僕のお友達に、ポー君という男の子がいるんだ。
ポー君は、涙腺がゆるいのか? 直ぐに泣いてしまう。
もらい泣きなの? 感動屋なの? 嬉し泣きなの?
もう、僕には分からないよ。
何にもしなくても、泣いちゃうポー君。
何故? 泣いているのと僕がポー君に聞いてみると。
ポー君は、目から勝手に涙が出てくるんだと言った。
ボクの感情はコントロール不能、誰もボクの涙を止めら
れやしないよ!
そう言ったポー君の目には、いっぱい涙をためていた。
ポー君は、とっても繊細で優しい男の子だ。
だから、人の気持ちが分かるのかもしれない。
繊細がゆえに、感じる感情が豊富なのかもしれない。
ポー君の、涙の貯蔵庫は? どうなってるのかな?
こんなに泣くポー君の体の水分はどこから出てくるのだろう。
ポー君は、あまり水分を取るところを僕は見た事がない。
汗もかかないし、ポー君の体はどうなってるのだろう。
トイレも滅多に行かない子だよ。
僕は不思議にポー君を見ている。
ポー君の家庭は、普通の家と少し違う。
ポー君のママとポー君のパパは離婚して、ママの方にポー君は
引き取られた。
そのポー君のママが再婚して、再婚相手のパパとその連れ子の
たっちゃんは、“血の繋がらないお兄ちゃんができたんだ”
ポー君は、たっちゃんを血の繋がったの弟のように本当に可愛
がっているよ。
血の繋がらないパパの事も、“パパ”と呼んでいるらしい。
ポー君は、とってもいい子だ。
ママの幸せが一番だからと言って、新しいパパを受け入れたんだって。
きっと、ポー君にも葛藤があったに違いないのに、、、。
ポー君は、すべてを受け入れた。
僕は、ポー君がお友達である事に誇りを思うよ。
本当は、強くて優しい男の子なんだ。
僕にはない、強さをちゃんと持っている。
だけど? ポー君は泣き虫だから。
いじめっ子にイジメられる事もあった。
それでなくても、家庭環境が普通じゃないから余計にね。
僕は、そんなポー君を守る為に二人でいじめっ子達に立ち向かう。
だけどね? いじめっ子達の人数の方が多いからいつも僕達は
負けてしまうんだ。
ポー君は、僕を見て! また泣いてしまう。
【ごめんね、ボクの為に、、、。

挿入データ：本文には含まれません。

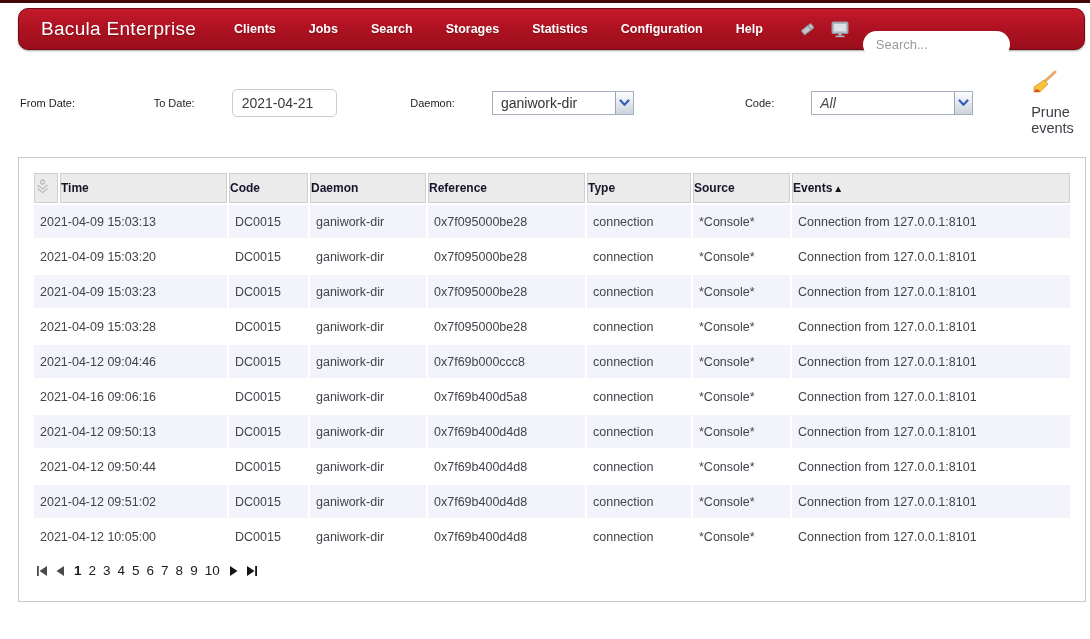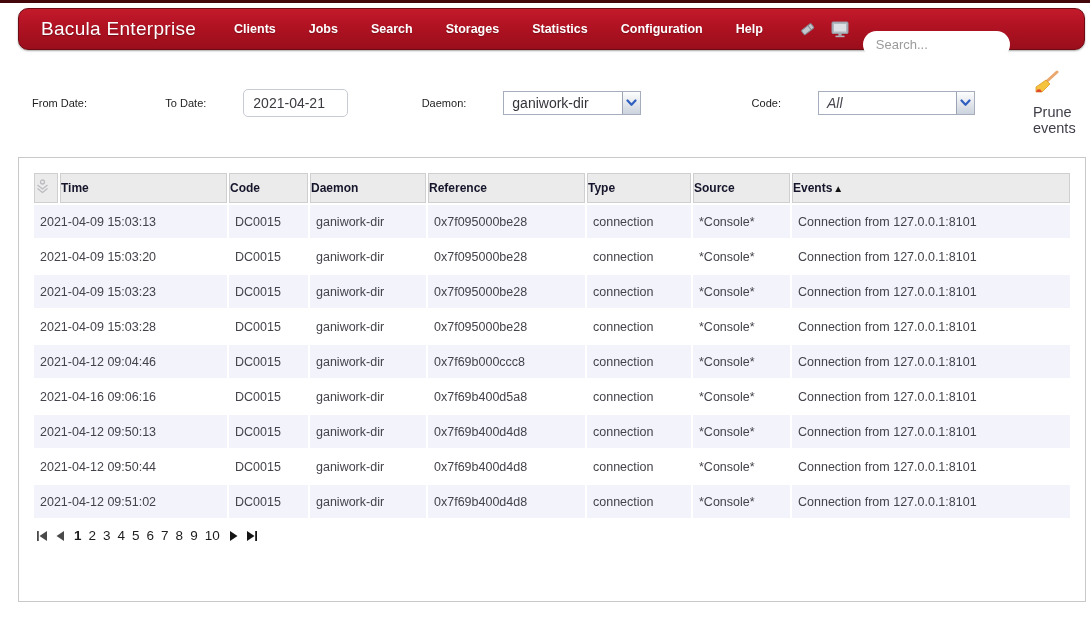"From Date:" .filters { margin: 19px 0 0 32px -> 19px 0 0 20px }
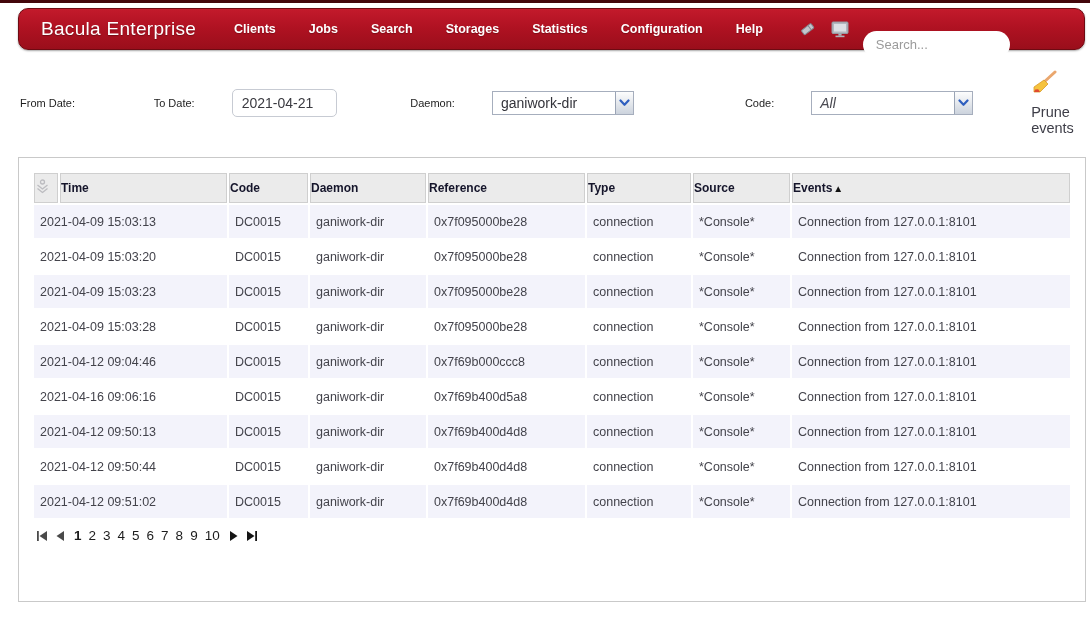"2021-04-12 10:05:00" tr.even { html: none -> <tr> <td>2021-04-12 10:05:00</td> <td>DC0015</td> <td>ganiwork-dir</td> <td>0x7f69b400d4d8</td> <td>connection</td> <td>*Console*</td> <td>Connection from 127.0.0.1:8101</td> </tr> }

】
僕はそんなポー君を、放ってはおけなかった。
僕にとって、ポー君は大事なお友達だから!
それに、僕も気づいた事もあったんだ。
ポー君が居るから、僕は強くなれるって事にね。
僕は、ポー君を守ってるんじゃなくて守られている時もある事を...。
だから、僕は強くいれる。
僕の強さの源は? ポー君の涙なのかもしれない。
ポー君は、優しい男の子だよ。
でも? 優しさの中にこそ“強さ”があるのかもしれない。
僕は、ポー君の強さを知っている。
だから、僕もポー君のように強い男の子になりたいと思う。
ポー君の本当の強さを知った時、僕は強くなりたいと思った。
僕の大事なお友達、ポー君。
これからも、僕のお友達でいてください。
最後までお読みいただきありがとうございます。